Una mostra singolare per il taglio di ricerca. Rappresenta l'ideale continuazione della "Danza delle Avanguardie" allestita nel 2005, quando già erano state gettate le basi per questo progetto espositivo. Le opere sono giunte a Rovereto con uno straordinario sforzo istituzionale: collaborano 68 musei (li abbiamo contati) e uno stuolo di illustri collezionisti tra i quali la nipote di Maurice Denis, Claire.

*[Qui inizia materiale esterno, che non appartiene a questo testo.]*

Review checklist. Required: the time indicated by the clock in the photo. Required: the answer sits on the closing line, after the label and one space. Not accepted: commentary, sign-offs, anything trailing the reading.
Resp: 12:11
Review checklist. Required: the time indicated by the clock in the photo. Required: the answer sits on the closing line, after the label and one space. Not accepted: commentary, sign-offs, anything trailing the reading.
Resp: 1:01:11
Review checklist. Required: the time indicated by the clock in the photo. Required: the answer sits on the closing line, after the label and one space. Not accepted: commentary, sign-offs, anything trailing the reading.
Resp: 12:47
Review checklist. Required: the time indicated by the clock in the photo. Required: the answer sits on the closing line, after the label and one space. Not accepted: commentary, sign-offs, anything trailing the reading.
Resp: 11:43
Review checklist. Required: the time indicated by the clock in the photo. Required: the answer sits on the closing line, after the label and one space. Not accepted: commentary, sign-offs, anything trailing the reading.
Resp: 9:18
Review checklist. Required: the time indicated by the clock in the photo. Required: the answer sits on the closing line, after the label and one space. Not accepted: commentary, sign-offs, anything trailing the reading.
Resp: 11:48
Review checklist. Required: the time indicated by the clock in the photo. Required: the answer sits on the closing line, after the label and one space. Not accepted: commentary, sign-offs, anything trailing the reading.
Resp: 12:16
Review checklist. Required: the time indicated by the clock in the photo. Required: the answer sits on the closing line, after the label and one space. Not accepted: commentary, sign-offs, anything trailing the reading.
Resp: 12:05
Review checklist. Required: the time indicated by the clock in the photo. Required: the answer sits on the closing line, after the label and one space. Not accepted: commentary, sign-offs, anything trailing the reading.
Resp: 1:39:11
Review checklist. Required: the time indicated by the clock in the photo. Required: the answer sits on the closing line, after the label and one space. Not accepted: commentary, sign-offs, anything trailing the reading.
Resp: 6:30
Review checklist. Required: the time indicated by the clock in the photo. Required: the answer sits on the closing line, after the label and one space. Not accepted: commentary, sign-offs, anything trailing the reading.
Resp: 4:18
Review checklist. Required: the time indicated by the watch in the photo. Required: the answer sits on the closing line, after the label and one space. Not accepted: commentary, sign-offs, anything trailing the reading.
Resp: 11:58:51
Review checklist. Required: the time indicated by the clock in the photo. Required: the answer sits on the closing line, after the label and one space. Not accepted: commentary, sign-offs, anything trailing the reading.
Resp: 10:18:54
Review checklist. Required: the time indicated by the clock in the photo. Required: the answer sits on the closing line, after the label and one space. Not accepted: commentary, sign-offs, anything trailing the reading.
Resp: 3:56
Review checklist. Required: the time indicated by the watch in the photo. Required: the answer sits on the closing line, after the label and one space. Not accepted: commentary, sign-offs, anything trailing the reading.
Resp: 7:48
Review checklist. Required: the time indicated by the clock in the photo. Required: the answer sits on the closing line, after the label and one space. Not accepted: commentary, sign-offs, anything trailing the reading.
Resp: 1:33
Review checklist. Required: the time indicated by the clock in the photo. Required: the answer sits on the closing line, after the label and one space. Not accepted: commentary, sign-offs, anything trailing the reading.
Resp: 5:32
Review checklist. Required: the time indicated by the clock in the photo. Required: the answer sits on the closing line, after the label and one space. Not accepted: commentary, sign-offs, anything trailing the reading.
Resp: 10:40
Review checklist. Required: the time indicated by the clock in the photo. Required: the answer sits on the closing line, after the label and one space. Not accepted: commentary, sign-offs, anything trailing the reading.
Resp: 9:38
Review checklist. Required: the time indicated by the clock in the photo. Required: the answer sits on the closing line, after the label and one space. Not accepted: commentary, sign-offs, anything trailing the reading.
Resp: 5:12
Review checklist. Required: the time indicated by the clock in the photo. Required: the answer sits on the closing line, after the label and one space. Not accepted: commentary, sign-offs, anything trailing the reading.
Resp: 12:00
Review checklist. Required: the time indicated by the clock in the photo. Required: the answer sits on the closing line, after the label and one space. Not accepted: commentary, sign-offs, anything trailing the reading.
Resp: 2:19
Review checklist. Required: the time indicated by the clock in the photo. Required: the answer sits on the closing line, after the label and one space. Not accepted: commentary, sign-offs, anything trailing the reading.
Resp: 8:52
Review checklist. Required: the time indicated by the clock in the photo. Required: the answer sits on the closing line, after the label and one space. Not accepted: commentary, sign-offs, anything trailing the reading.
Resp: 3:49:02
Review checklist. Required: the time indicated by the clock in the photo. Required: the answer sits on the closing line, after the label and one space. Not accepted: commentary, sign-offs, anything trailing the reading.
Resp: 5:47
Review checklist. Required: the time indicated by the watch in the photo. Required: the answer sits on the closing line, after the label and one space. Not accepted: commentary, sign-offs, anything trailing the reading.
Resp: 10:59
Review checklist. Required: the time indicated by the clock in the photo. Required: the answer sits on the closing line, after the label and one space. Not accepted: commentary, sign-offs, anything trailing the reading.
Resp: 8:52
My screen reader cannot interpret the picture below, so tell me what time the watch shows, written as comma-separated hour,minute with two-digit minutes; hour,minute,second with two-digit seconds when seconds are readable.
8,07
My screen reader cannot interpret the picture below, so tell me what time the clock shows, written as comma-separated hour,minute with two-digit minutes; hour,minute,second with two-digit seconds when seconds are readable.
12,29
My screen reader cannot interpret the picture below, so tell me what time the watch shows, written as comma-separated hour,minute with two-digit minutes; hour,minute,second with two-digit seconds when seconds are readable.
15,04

Corposo il catalogo con saggi di 14 storici dell'arte e curatori per dire uno spaccato di pittura che origina nel fascino per il teatro. Molto raffinato l'allestimento: arioso e intimo allo stesso tempo, articolato in aule dai tenui colori dove l'imponenza delle opere - a partire dal grande Jacques-Louis David -emergono per pathos e ricchezza, intrecciando temi letterari a tragedie e melodrammi d'epoca. "Dalla scena al dipinto. La magia del teatro nella pittura dell'Ottocento Da David a Delacroix, da Füssli a Degas" resterà aperta fino al prossimo 23 maggio.
Molto soddisfatti sia Bernabè che la direttrice Belli i quali hanno tenuto a precisare che è un compito statutario del Mart occuparsi anche dell'800 e non solo di arte contemporanea, favorendo così l'apprendimento e la formazione a tute le arti. Belli in particolare ha sottolineato che le avanguardie nascono quando tutte le arti si ‘muovono insieme' e non a caso il teatro contrassegna le migliori opere dell'800 con le ballerine di Degas che si preparano trepidanti alla scena e il parlottare dei gentiluomini nei dintorni dell'Opéra de Paris. Teatro e pittura dialogano grazie alle scelte dei curatori che conducono il visitatore dalla fine del ‘700 alle soglie delle prime sperimentazioni e delle avanguardie in una cavalcata tra Neoclassicismo, Romanticismo, Realismo, Simbolismo.
"Per oltre un secolo e mezzo l'arte europea è stata soggiogata dal demone della scena" ha affermato Guy Cogeval. Sulle trame di Shakespeare muovono Füssli, Delacroix, Chassérieau e Sargent e quando il fascino per il grande inglese si attenua, irrompe in Italia, l'opera di Francesco Hayez, ampiamente rappresentata in mostra. Forti e tenere allo stesso tempo le emozioni suscitate da Edgar Degas in un'aula strepitosa e tutta per lui. La sperimentazione teatrale d'avanguardia conduce gli artisti alle soglie dell'astrazione con l'avvento nella musica di Wagner e con il suo progetto di opera d'arte totale.
Poi arriva la pittura simbolista. Mito e realtà si mescolano: Gustav Klimt, ne è il re. Tanto che nell'allestimento del Mart, dopo lo splendore di colori e cornici ottocentesche, una sua opera esplode per raffinatezza e preziosità da una teca in vetro, molto minimalista. L'oro di Klimt incornicia Josef Lewinsky nel ruolo di Carlos in Clavigo (1895). E La mostra tiene alto il pathos fino alla fine, quando Appia dematerializza il teatro.
Mostra imperdibile davvero grazie al fascino di opere che conducono dentro l'Opéra. "In realtà io quando sogno...sogno italiano" ha detto Guy Cogeva rispondendo al presidente del Mart, Franco Bernabè, che gli chiedeva del suo personale rapporto con l'arte italiana.